David Acker wrote:
Milton Miller wrote:
In commit d52df4a35af569071fda3f4eb08e47cc7023f094, the description
talks about emulating another driver by setting addtional bits and
the being unable to test when submitted.  Seeing the & operator to
set more bits made me suspicious, and indeed the bits are defined
in positive logic:

    cb_s      = 0x4000,
    cb_el     = 0x8000,

So anding those together would be 0.   I'm guessing they should
be or'd, but don't have hardware here to test, much like the
committed patch.  In fact, I'll let someone else do the compile
test too.  I'll update the comment.


I wonder if this worked for me because the hardware also spun on the link field being NULL? Since the RU base is also set to 0, the calculated physical address would be 0 as well. I would imagine if the hardware tried to read/write to very low addresses across PCI, there would be issues. I will retest with a small receive pool to try to hit the problem. I will also run these tests with the new patch and with a smaller receive pool (default is 256) to make the pool run out more often.

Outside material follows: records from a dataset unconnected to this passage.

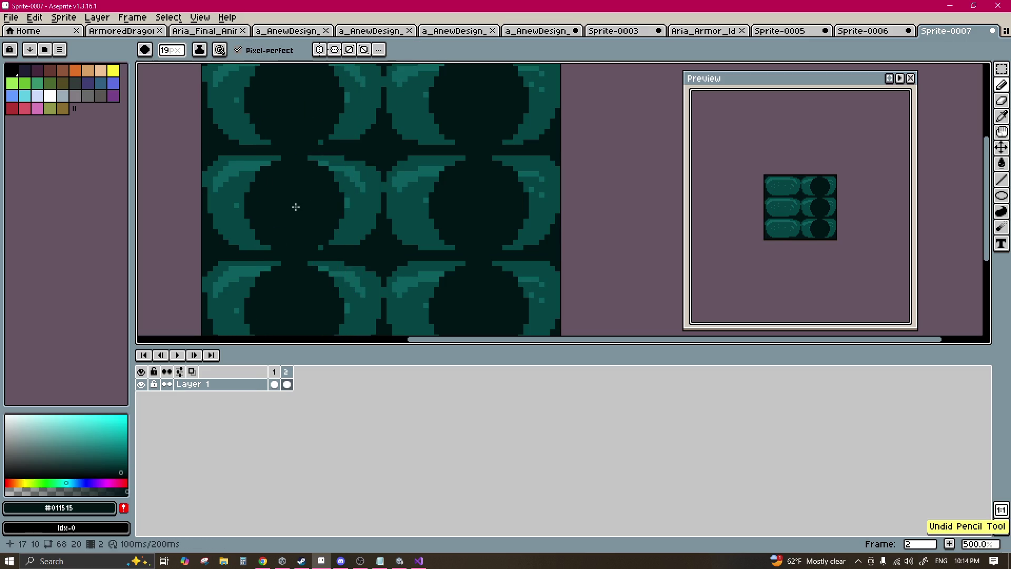
Step: Paint teal #044444 and lighter #0b5c5c circles in the left column with a 10–12 px brush
{"action": "left_click", "coordinate": [354, 191], "text": "alt"}
{"action": "key", "text": "minus"}
{"action": "key", "text": "minus"}
{"action": "key", "text": "minus"}
{"action": "left_click", "coordinate": [295, 197]}
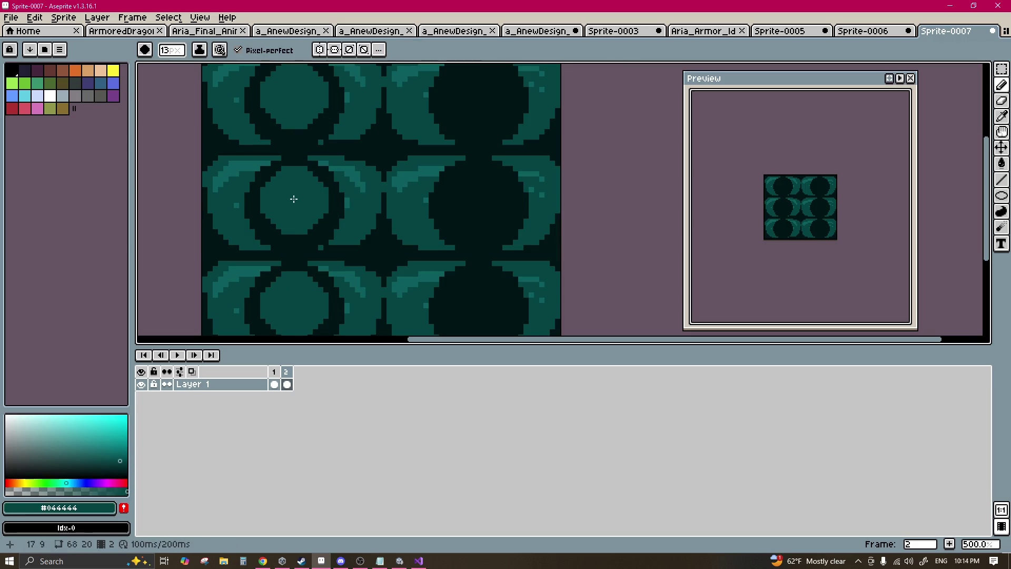
{"action": "key", "text": "minus"}
{"action": "key", "text": "minus"}
{"action": "key", "text": "minus"}
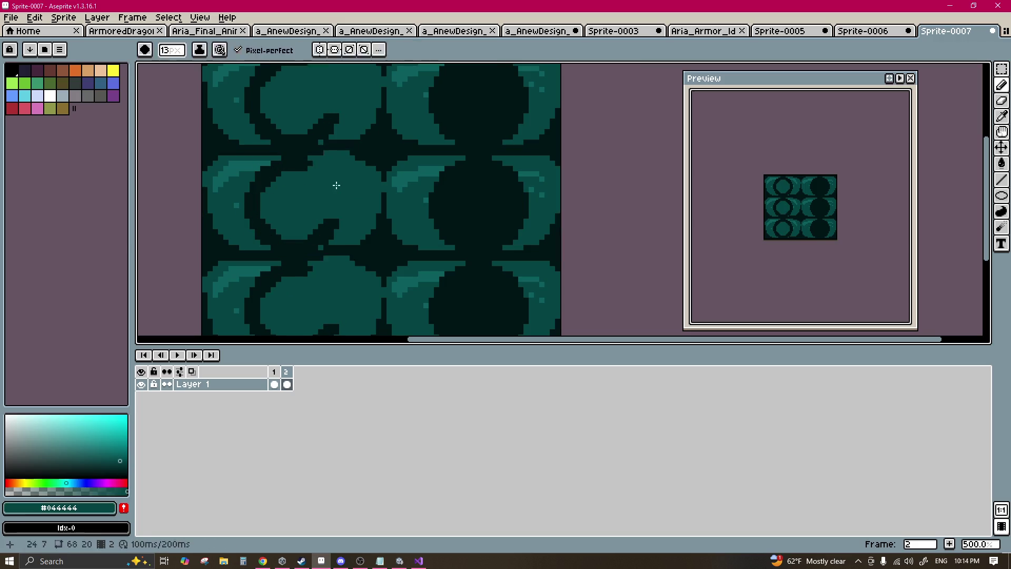
{"action": "left_click", "coordinate": [352, 173], "text": "alt"}
{"action": "left_click_drag", "start_coordinate": [309, 198], "coordinate": [290, 208]}
{"action": "key", "text": "minus"}
{"action": "key", "text": "minus"}
{"action": "key", "text": "minus"}
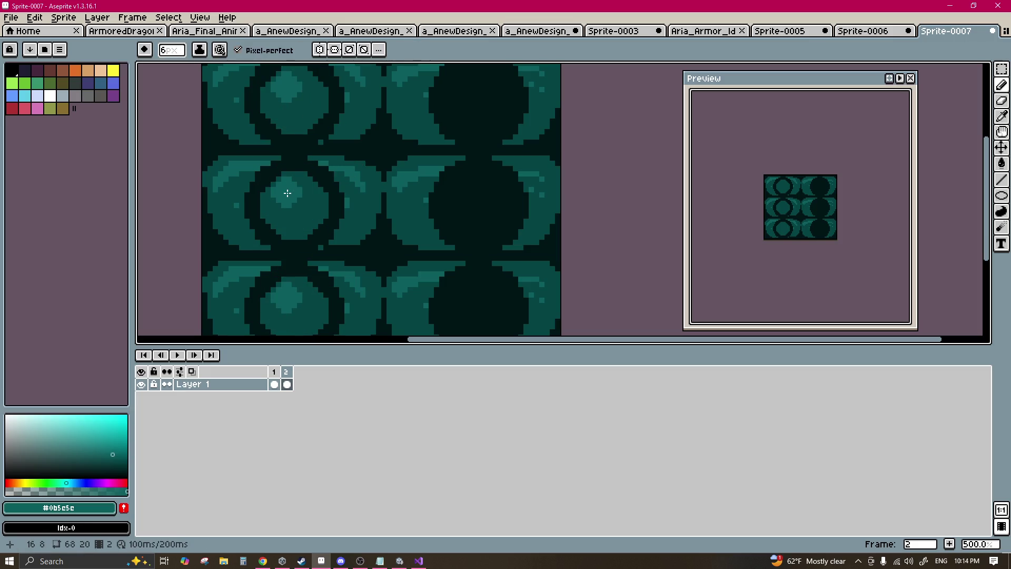
{"action": "key", "text": "plus"}
{"action": "key", "text": "plus"}
{"action": "key", "text": "plus"}
{"action": "scroll", "coordinate": [289, 213], "scroll_direction": "up", "scroll_amount": 1}
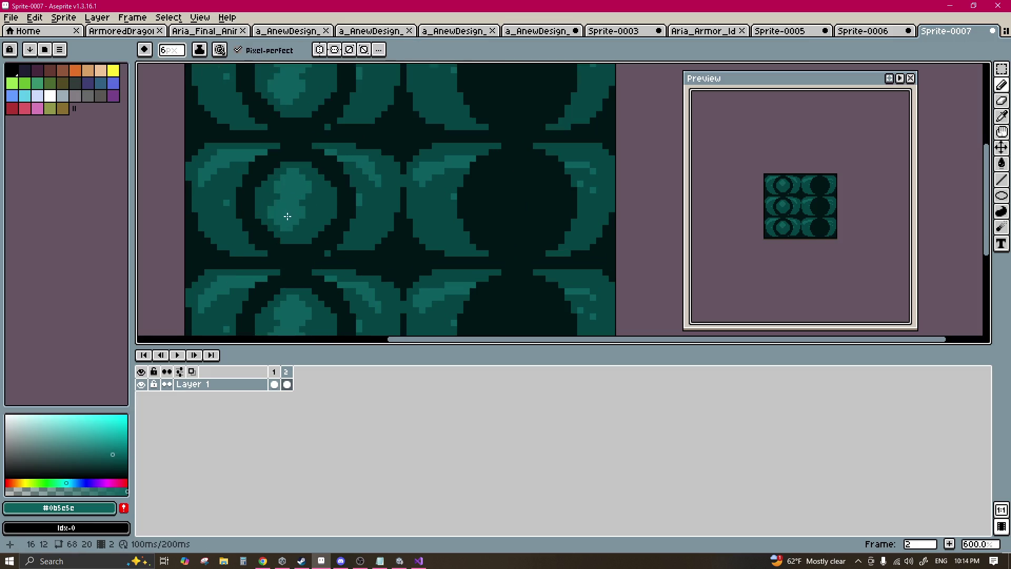
{"action": "key", "text": "ctrl+z"}
{"action": "left_click", "coordinate": [299, 208]}
{"action": "key", "text": "minus"}
{"action": "left_click", "coordinate": [297, 202]}
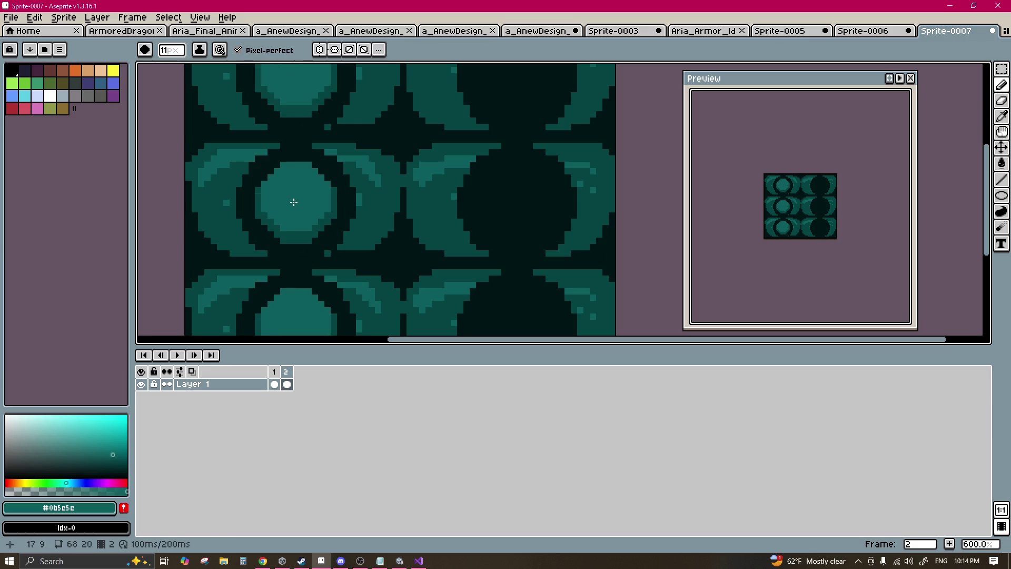
Step: Try several placements for a teal blob across the tile, undoing each trial
{"action": "key", "text": "ctrl+z"}
{"action": "left_click", "coordinate": [301, 228]}
{"action": "key", "text": "ctrl+z"}
{"action": "left_click", "coordinate": [517, 235]}
{"action": "key", "text": "ctrl+z"}
{"action": "left_click", "coordinate": [402, 223]}
{"action": "key", "text": "ctrl+z"}
{"action": "left_click", "coordinate": [368, 217]}
{"action": "key", "text": "ctrl+z"}
Step: Stamp a dark #011515 dot inside the left circle to leave a thin ring
{"action": "left_click", "coordinate": [327, 163], "text": "alt"}
{"action": "left_click", "coordinate": [311, 187]}
{"action": "key", "text": "ctrl+z"}
{"action": "left_click", "coordinate": [292, 205]}
{"action": "key", "text": "ctrl+z"}
{"action": "key", "text": "minus"}
{"action": "left_click", "coordinate": [295, 202]}
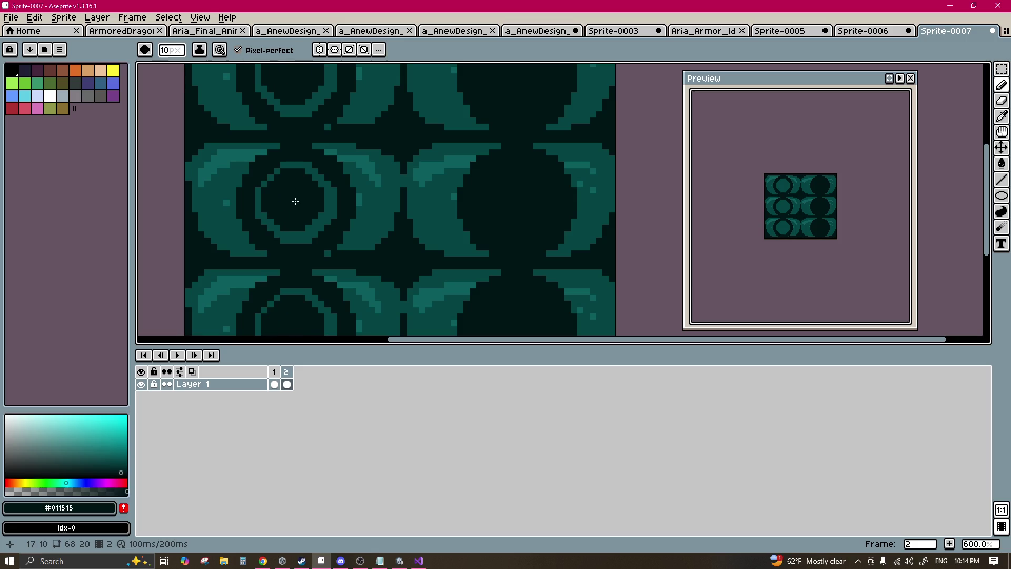
{"action": "key", "text": "plus"}
{"action": "key", "text": "plus"}
{"action": "left_click", "coordinate": [296, 204]}
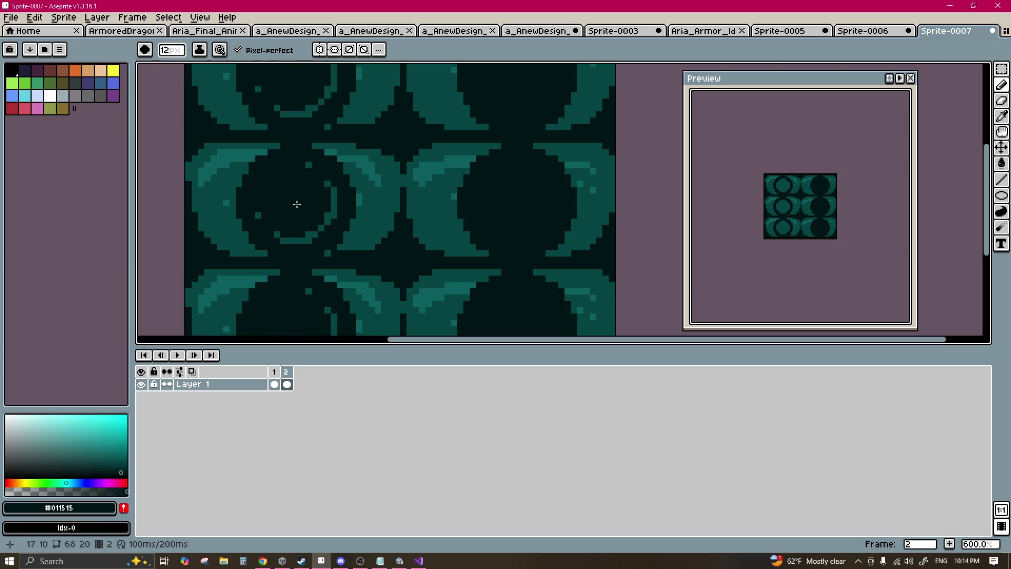
{"action": "key", "text": "ctrl+z"}
{"action": "left_click", "coordinate": [303, 210]}
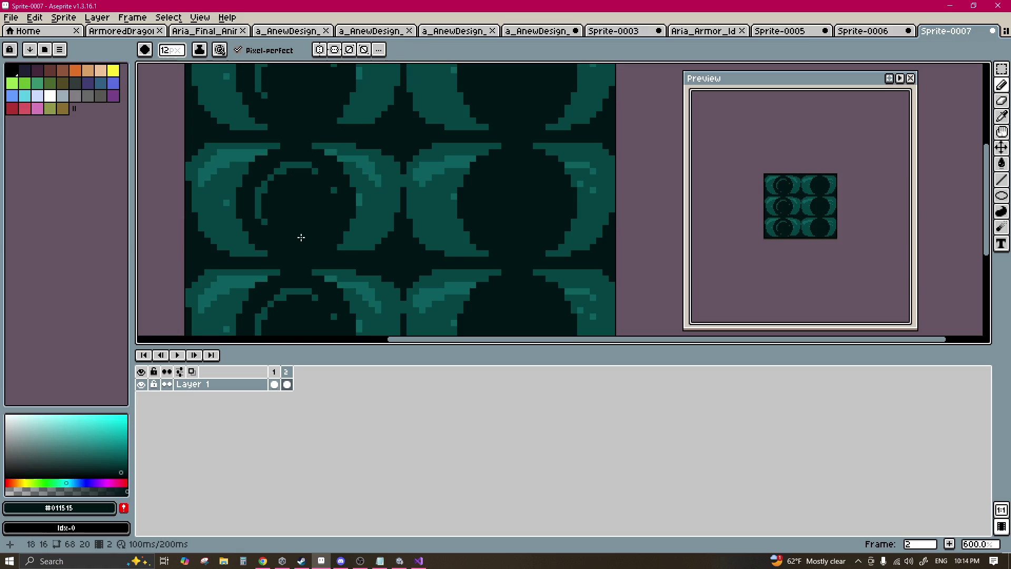
Step: Paint a larger teal dab in the right circle and restore its dark #011515 centre
{"action": "scroll", "coordinate": [491, 207], "scroll_direction": "right", "scroll_amount": 2}
{"action": "left_click", "coordinate": [543, 193], "text": "alt"}
{"action": "left_click", "coordinate": [460, 202]}
{"action": "key", "text": "ctrl+z"}
{"action": "key", "text": "plus"}
{"action": "key", "text": "plus"}
{"action": "left_click", "coordinate": [464, 203]}
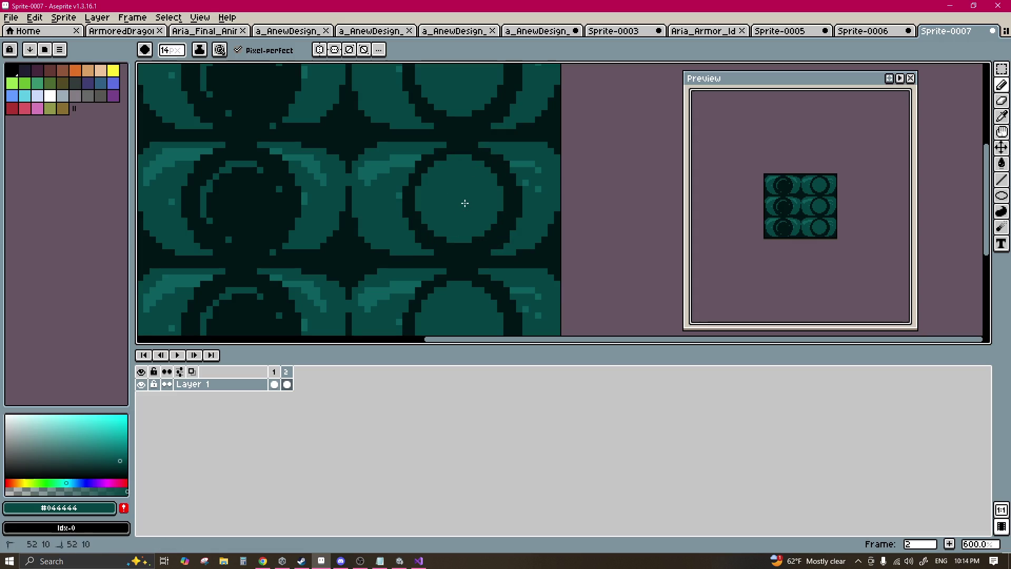
{"action": "left_click", "coordinate": [511, 201], "text": "alt"}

So far my testing has shown both the original and the new version of the S-bit patch work in that no corruption seemed to occur over long term runs. The previous S-bit patch may have only worked due to something specific about how my PCI companion chip handles I/O to low memory addresses (from dereferencing a link address of 0). Perhaps the e100 handles the NULL link as well, but given that the manual does not seem to state what happens when the hardware encounters a buffer with a link of 0, I think Milton's fix is the proper way to do it. The old eepro driver did set both bits although it did it with a hardcoded constant.

I will continue testing with slab debug on but that will take longer. Has anyone tried this on other platforms?